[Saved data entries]

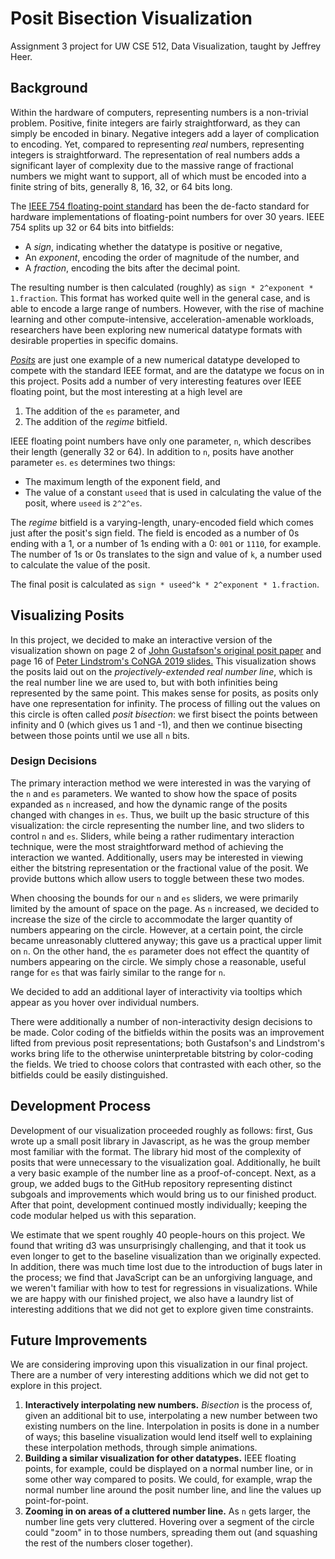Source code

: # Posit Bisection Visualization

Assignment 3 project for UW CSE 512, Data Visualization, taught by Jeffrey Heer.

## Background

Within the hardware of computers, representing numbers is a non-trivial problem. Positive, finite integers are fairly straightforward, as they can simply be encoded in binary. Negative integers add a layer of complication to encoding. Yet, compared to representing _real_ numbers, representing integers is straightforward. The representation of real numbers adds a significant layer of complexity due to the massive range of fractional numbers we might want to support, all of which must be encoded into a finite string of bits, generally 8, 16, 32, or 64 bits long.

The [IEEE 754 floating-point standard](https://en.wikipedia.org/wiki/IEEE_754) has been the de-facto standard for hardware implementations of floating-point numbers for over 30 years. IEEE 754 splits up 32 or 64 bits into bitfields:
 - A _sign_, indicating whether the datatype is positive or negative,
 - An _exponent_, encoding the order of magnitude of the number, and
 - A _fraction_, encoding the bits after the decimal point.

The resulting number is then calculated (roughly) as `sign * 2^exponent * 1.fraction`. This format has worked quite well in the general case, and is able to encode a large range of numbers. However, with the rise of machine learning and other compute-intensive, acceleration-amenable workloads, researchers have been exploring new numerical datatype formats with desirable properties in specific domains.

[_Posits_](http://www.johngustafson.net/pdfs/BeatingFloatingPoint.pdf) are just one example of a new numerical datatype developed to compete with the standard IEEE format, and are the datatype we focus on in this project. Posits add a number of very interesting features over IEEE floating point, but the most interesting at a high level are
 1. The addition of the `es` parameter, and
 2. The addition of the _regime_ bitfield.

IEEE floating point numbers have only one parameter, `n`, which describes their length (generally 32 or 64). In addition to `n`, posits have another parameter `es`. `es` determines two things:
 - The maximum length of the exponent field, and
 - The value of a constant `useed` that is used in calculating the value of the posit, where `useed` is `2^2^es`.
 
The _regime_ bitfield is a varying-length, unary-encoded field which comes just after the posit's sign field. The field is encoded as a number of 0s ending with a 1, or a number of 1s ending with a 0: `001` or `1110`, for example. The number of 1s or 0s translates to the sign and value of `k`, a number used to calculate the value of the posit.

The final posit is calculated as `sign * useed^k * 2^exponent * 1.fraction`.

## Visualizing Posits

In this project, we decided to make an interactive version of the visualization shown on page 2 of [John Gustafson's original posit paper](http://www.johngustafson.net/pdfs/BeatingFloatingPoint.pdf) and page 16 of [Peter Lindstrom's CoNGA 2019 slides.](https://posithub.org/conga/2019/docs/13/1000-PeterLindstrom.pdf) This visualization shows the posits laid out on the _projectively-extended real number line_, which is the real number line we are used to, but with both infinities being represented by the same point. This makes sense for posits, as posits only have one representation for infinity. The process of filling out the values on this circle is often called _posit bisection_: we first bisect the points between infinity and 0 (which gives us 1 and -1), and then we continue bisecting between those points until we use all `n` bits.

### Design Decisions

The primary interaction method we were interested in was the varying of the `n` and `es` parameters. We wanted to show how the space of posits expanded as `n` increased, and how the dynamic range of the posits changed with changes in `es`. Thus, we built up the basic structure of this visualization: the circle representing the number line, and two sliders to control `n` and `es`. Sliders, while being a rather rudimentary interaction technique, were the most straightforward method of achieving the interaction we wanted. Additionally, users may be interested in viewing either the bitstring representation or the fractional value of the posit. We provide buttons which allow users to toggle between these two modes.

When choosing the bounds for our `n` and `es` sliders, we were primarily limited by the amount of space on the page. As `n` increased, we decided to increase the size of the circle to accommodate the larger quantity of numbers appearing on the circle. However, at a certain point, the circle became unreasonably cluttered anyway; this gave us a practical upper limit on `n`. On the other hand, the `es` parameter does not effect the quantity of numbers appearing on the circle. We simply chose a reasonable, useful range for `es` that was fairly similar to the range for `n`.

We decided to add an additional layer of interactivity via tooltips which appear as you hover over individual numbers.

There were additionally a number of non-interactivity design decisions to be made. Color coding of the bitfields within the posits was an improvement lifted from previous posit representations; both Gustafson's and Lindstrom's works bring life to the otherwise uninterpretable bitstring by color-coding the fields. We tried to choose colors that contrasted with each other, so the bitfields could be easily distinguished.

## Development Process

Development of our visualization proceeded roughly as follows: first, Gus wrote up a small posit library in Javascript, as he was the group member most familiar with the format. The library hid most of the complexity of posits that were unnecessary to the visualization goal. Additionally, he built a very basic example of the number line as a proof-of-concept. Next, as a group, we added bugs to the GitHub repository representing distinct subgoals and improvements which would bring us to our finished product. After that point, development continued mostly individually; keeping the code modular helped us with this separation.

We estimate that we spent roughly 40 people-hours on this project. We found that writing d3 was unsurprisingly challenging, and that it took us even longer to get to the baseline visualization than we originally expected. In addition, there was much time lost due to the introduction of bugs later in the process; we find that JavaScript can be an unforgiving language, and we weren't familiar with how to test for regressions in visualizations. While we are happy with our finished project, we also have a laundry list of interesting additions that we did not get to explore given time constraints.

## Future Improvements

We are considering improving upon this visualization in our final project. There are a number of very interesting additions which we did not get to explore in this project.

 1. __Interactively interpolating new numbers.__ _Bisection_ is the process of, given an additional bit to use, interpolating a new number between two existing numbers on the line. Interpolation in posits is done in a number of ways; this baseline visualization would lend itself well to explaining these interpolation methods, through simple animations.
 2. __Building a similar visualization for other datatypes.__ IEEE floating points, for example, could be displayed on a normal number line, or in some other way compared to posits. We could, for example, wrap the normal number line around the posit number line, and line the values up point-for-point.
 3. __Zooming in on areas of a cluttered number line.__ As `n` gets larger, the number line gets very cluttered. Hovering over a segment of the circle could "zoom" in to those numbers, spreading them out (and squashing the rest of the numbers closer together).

* **Exercise directions**
All that is wanted is a faithful reproduction of the line above with "### Design Decisions", the line with "We decided to add", and every line in between.

* **Your response**
### Design Decisions

The primary interaction method we were interested in was the varying of the `n` and `es` parameters. We wanted to show how the space of posits expanded as `n` increased, and how the dynamic range of the posits changed with changes in `es`. Thus, we built up the basic structure of this visualization: the circle representing the number line, and two sliders to control `n` and `es`. Sliders, while being a rather rudimentary interaction technique, were the most straightforward method of achieving the interaction we wanted. Additionally, users may be interested in viewing either the bitstring representation or the fractional value of the posit. We provide buttons which allow users to toggle between these two modes.

When choosing the bounds for our `n` and `es` sliders, we were primarily limited by the amount of space on the page. As `n` increased, we decided to increase the size of the circle to accommodate the larger quantity of numbers appearing on the circle. However, at a certain point, the circle became unreasonably cluttered anyway; this gave us a practical upper limit on `n`. On the other hand, the `es` parameter does not effect the quantity of numbers appearing on the circle. We simply chose a reasonable, useful range for `es` that was fairly similar to the range for `n`.

We decided to add an additional layer of interactivity via tooltips which appear as you hover over individual numbers.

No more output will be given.